Identify each of the lines below that contains the string "number", and copy every such line in full.

Source texts of formatted documents

Segment Open

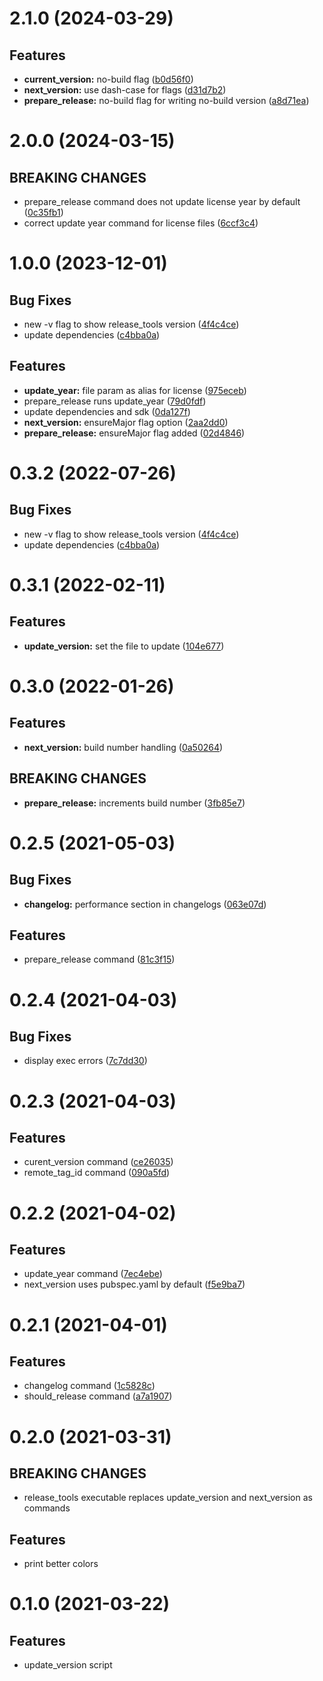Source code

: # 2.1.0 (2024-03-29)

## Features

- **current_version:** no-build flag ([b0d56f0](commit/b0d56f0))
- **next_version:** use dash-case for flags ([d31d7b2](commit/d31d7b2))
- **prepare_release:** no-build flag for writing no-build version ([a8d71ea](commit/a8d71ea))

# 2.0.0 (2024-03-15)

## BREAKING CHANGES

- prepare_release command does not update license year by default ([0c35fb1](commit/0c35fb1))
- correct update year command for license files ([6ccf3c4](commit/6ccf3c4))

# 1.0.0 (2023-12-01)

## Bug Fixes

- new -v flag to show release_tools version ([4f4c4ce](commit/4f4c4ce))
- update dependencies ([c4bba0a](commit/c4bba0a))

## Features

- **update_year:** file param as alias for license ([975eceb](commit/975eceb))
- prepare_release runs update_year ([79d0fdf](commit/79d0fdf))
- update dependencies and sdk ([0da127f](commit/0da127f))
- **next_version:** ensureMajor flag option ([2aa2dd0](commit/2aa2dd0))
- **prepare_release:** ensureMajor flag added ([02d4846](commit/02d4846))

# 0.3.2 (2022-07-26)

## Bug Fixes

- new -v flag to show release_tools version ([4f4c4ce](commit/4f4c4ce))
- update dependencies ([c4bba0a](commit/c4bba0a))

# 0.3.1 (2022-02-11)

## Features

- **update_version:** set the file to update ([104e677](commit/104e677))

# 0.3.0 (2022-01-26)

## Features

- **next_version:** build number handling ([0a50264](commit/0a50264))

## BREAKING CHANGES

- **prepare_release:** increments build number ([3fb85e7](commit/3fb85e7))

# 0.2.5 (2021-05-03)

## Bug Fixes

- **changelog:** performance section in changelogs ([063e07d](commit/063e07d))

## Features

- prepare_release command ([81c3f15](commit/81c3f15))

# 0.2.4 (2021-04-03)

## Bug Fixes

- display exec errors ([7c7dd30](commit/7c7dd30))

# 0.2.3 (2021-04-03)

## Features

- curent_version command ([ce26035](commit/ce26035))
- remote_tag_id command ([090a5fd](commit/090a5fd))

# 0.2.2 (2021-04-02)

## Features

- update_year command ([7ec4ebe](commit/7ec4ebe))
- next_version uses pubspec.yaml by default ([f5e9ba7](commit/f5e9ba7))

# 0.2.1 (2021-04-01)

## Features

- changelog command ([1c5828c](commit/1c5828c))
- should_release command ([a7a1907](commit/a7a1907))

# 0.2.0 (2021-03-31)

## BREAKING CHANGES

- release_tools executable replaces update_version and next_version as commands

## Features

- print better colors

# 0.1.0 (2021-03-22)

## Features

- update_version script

Segment Closed

§ **SOLUTION TO THIS TASK**
- **next_version:** build number handling ([0a50264](commit/0a50264))
- **prepare_release:** increments build number ([3fb85e7](commit/3fb85e7))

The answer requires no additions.